From the beginning, in the first ten minutes, the sensitive spectator perceives that perhaps it is not the best thing to dive headlong into sinister waters: a little girl drowns, during the prologue, while trying to save a toy from her little brother, equipped with breathing assistance, and the protagonist of the film is immediately introduced as he is diagnosed with multiple sclerosis which has prematurely retired him from professional baseball.
And there are still other seriously ill people kicking around among the characters in this failed debut from director Bryce McGuire, who had the backing of contemporary horror bosses James Wan and Jason Blum to now expand on a short film the director made ten years ago.
Wyatt Russell, Kurt’s son, and Kerry Condon stay afloat by playing the parents of a teenage swimmer and a boy without the family’s sporting genes, who decide to settle in the suburbs by moving into a house with a haunted pool. The evil comes from an ancient natural spring of water that fills the pool, a surprising fact that gives the impression that a soft drink company may have financed the film.
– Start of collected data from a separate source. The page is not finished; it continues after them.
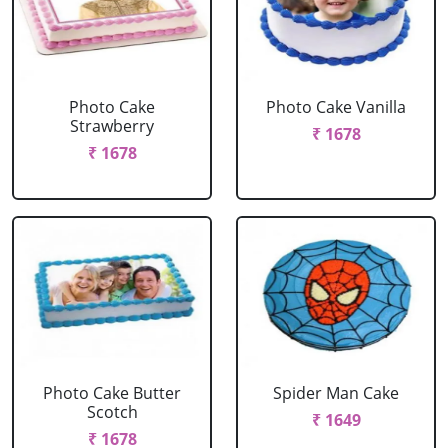
Photo Cake
Photo Cake Vanilla
Strawberry
₹ 1678
₹ 1678
Photo Cake Butter
Spider Man Cake
Scotch
₹ 1649
₹ 1678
McGuire exploits the playful possibilities of this ridiculous premise in the best scene of sinister waters, while the teenager and her new boyfriend go to the pool at night to play Marco Polo. The director prefers not to flood the film with this type of sequences on the primitive fear that water generates, even if he deals with the topic with the curious reflection of a swimming pool man on human evolution, and also the lack of outdated scenes, precisely those, draw attention… more attractive, in a film that bears the original title Night swim (something like Night Piletazo).
The director prefers to flood sinister waters in the density of its themes and, after immersing oneself in the references to The glow AND Poltergeist, explores the metaphor of accepting illnesses, always placing emphasis on the family sacrifices they entail. The social aspect of having a home with a pool is also in McGuire’s interests.
When it sinks
Far from the graphic images of blood that reign in the current terror, albeit with occasional forced cuts on the hands that justify the presence of blood spatters, sinister waters It sinks in the second half under the weight of the moral questions played. The amusement provoked by the characters splashing at a pool party while a monster lurks is overwhelmed by the impulse, as if it were a drama and not a horror film, to make literal the need to cover a hole while trying to do it. with pain.
“Sinister waters”
Terror in the United States, 2024. Original title: “Night Swim”. 98′, SAM 13. From: Bryce McGuire. With: Wyatt Russell, Kerry Condon, Amélie Hoeferle, Gavin Warren. Rooms: Hoyts Dot, Cinemark Palermo, Cinépolis Houssay and Recoleta, Showcase Belgrano and Avellaneda.